馬車に乗れなくなったタチアナは、約束通りダイフクの後ろに乗せてあげたから、俺は男として満足したけども。
ギュッとしてくれたからね。
「素材も大量だったとか。ギムロン殿が喜んでいましたよ」
「ああ、はい……」
先生は俺の心を読んでいるのかな? っていうくらいのタイミングですよね。
「大層によい素材とのこと。ぜひ見てみたいですね」
余計なことを言わなくていいですよ。先生……。
「じゃあ、ボクが持ってくるよ。お手伝いしたい」
余計なことは言わなくていいんだよ。ゴロ太……。
トコトコと応接室から出て行けば、これからお世話になるのだからと、子コボルト達も皆して退室し、ゴロ太の手伝い。
皆なんといい子で優秀なのだろう。と、ご満悦のベル。
反対に俺の表情は、今から来る存在のせいで暗くしかならない。
――――しばらくすれば、
「持ってきたよ~♪」
と、通路の方から可愛い語調の渋い声が聞こえてくる。
「うむ、いい子だ」
ゴロ太の一挙手一投足を褒めまくるベルだけども、こいつ帝国軍人である前に乙女だからな……。

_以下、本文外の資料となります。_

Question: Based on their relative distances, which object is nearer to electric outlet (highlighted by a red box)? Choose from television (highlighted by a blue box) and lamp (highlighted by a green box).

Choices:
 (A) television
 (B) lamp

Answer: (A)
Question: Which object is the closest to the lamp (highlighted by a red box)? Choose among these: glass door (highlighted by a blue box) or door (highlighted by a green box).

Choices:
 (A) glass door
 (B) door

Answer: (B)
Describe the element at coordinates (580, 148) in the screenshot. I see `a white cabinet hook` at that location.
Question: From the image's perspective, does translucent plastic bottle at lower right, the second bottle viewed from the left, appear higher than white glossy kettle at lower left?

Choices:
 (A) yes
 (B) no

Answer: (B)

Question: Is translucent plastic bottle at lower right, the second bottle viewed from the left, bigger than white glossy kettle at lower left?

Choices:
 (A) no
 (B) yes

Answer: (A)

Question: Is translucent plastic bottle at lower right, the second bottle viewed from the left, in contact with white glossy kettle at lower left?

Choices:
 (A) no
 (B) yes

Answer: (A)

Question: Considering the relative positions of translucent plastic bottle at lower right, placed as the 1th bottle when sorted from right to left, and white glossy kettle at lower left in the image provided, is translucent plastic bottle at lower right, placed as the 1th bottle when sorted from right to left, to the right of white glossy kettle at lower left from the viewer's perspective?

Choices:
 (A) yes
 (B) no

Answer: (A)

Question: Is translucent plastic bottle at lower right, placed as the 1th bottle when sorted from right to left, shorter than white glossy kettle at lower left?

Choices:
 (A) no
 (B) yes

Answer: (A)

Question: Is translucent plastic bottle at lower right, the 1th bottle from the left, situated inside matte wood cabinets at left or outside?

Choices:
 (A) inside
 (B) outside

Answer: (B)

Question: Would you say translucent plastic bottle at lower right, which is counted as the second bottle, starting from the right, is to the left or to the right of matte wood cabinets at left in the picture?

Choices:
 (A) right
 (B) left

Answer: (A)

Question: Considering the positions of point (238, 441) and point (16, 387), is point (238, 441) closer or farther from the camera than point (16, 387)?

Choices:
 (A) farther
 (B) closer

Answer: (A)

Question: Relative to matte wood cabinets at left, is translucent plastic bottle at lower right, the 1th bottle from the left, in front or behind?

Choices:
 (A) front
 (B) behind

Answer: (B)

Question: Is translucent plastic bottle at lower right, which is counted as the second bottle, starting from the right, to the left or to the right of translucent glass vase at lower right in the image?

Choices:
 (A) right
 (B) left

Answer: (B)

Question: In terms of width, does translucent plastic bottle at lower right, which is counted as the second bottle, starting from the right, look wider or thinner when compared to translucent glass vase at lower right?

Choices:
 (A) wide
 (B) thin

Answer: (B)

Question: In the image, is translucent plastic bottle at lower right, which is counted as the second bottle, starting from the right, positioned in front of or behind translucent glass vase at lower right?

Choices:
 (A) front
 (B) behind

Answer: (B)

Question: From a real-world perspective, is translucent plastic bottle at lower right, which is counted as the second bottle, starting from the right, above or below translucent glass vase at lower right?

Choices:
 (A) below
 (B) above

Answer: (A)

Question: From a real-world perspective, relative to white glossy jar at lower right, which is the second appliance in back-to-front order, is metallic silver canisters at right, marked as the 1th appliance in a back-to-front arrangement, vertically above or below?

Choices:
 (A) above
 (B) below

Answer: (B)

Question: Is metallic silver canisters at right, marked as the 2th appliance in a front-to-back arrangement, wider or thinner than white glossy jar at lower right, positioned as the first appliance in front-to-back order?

今から持ってくる絶望の使者を目にすれば、白皙が青ざめる未来しか想像できない。
トタトタと複数の足音が近づいてくる。さながら恐怖へと誘うカウントダウン。
真っ先に絶望の使者を目にしたのは、通路と応接室の扉の境界線に立つマイヤだ。
やはり彼女も女性だ、顔が引きつったものになっている。
触れないようにとばかりに、華麗にゴロ太たちに道を譲るマイヤの動きは、正に優秀なローグだ。
「…………んっふ!?」
ゴロ太の姿が見えた瞬間。ベルが聞いたことのない変な声を出し、上から引っ張られているかのような綺麗に伸びた姿勢が仰け反っている。
光を反射する美しい白髪もそれに合わせて大きく乱れるが、俺としては、パツパツの胸ポケットのボタンが、仰け反ったことで弾け飛ぶんじゃないかと、そこばかりを凝視していた。
絶望の使者を目にしてこのリアクション。
やはりベルは軍人である前に乙女だった――――。